Old Brookville woman gets 12 years for $7M identity theft scheme
An Old Brookville woman was sentenced Wednesday to 12 years in federal prison for a $7 million identity-theft scheme in which she entered more than a dozen nursing homes, posing as a health professional and stealing more than 1,000 patients' identification information.
The information taken by Helene Michel, 45, who posed alternately as a doctor, nurse-practitioner, wound care specialist or medical supplier, included Social Security and Medicare numbers.
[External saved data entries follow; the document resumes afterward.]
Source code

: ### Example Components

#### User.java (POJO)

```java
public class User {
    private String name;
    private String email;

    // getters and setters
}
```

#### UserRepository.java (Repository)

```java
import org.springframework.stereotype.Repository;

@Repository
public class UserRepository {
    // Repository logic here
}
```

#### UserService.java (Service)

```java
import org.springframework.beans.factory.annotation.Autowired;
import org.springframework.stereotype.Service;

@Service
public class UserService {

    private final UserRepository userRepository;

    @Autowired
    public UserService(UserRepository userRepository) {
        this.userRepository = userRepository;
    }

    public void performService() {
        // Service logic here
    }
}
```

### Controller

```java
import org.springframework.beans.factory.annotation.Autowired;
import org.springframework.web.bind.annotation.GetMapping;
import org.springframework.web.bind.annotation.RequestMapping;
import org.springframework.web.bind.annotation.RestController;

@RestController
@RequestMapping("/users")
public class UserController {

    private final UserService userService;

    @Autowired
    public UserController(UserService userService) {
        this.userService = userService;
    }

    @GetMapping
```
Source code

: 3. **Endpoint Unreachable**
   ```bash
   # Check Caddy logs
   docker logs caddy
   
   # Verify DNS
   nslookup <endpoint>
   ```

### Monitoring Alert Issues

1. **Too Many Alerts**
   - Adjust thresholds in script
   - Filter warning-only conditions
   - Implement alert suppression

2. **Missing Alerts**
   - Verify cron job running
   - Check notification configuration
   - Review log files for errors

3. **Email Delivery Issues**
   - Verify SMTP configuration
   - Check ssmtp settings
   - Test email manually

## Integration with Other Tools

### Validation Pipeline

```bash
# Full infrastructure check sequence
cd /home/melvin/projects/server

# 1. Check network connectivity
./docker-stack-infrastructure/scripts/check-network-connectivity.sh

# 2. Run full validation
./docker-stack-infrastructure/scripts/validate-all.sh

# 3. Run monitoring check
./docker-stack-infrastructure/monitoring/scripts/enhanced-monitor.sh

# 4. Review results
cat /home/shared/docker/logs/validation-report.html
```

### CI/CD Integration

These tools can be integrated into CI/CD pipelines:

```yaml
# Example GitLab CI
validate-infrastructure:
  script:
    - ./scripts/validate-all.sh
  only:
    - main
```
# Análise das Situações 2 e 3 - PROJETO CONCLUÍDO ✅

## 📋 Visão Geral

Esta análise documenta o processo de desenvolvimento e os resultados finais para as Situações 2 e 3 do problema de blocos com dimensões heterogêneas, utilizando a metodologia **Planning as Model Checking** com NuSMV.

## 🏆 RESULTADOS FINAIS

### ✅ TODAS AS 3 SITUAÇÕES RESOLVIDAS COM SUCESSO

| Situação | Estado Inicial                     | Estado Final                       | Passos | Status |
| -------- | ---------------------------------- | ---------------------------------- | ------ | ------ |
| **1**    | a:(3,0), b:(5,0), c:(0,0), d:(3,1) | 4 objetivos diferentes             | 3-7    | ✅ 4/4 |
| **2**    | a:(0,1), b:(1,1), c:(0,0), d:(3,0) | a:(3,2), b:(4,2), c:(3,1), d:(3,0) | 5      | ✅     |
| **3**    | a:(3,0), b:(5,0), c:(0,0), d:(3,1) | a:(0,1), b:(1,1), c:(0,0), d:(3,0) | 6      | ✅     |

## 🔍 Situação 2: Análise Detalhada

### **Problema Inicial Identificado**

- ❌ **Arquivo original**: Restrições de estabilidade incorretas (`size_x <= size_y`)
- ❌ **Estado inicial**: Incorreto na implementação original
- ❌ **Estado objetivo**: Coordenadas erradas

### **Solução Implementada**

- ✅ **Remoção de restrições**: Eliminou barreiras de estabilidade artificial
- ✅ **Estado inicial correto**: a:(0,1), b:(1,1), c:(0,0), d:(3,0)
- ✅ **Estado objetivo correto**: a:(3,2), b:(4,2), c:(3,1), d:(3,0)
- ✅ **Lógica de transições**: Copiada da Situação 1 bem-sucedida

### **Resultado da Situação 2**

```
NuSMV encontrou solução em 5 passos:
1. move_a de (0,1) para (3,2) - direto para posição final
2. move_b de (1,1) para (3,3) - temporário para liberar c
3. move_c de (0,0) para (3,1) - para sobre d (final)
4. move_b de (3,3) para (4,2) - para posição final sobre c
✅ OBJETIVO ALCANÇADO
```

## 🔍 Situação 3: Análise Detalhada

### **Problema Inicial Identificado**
She used that information to falsely bill Medicare for the money.
Michel was believed to be one of the first in the country charged with violating the federal law making the misuse of confidential medical records a felony, according to officials. The Health Insurance Portability and Accountability Act is commonly known as HIPAA.
Michel's case also was the second federal one on Long Island this week involving the growing problem of identity theft. On Tuesday, a Shirley man pleaded guilty in an unrelated multimillion-dollar tax-fraud case, involving misuse of personal information of Puerto Rican residents.
In sentencing Michel, Bianco noted she submitted bills for leg wound care for a patient who was a double above-the-knee amputee. Court records show she submitted bills for special boots for the same patient.
Michel was convicted in August in federal court in Central Islip of conspiracy, health care fraud, and illegal disclosure of individual's health information.
Bianco also ordered Michel to make $4.4 million in restitution and forfeit $1.4 million.
The $4.4 million was the amount that Michel and her then husband, Etienne Allonce, got back from the government for the $7 million in false bills they submitted through the Hicksville medical supply company, Medical Solutions Management, officials said. The two operated the company between 2003 and 2007, court records say. Allonce, who was named as a co-defendant in the case, is a fugitive and is believed to be hiding in the couple's native Haiti, officials have said.
Assistant U.S. Attorney Charles Kelly said, "There is an epidemic of ID theft and much of it comes out of health-related places. . . . There is in the criminal community an insatiable demand for face sheets that" contain a patient's Social Security and Medicare numbers. They "have become a cash equivalent on the streets of Long Island where they are sold at a price per sheet, per patient."
The rate for such face sheets ranges up to $100, sources said.
Using the stolen information, Michel "lived a lavish lifestyle, including the multimillion dollar home in . . . , the half million dollar pension account, the fancy cars and designer purses," Kelly said.
Typically, Michel would drive up during the night shift "in her new Mercedes, dressed to the nines," and show the staff one of many phony business cards, one source said.
Before she was sentenced, Michel told Bianco, "I had in my heart to help people. . . . If I were sitting on the jury I would convict myself. . . . I don't understand a lot of things that happened." Michel's attorney, David Bythewood, said he planned an appeal.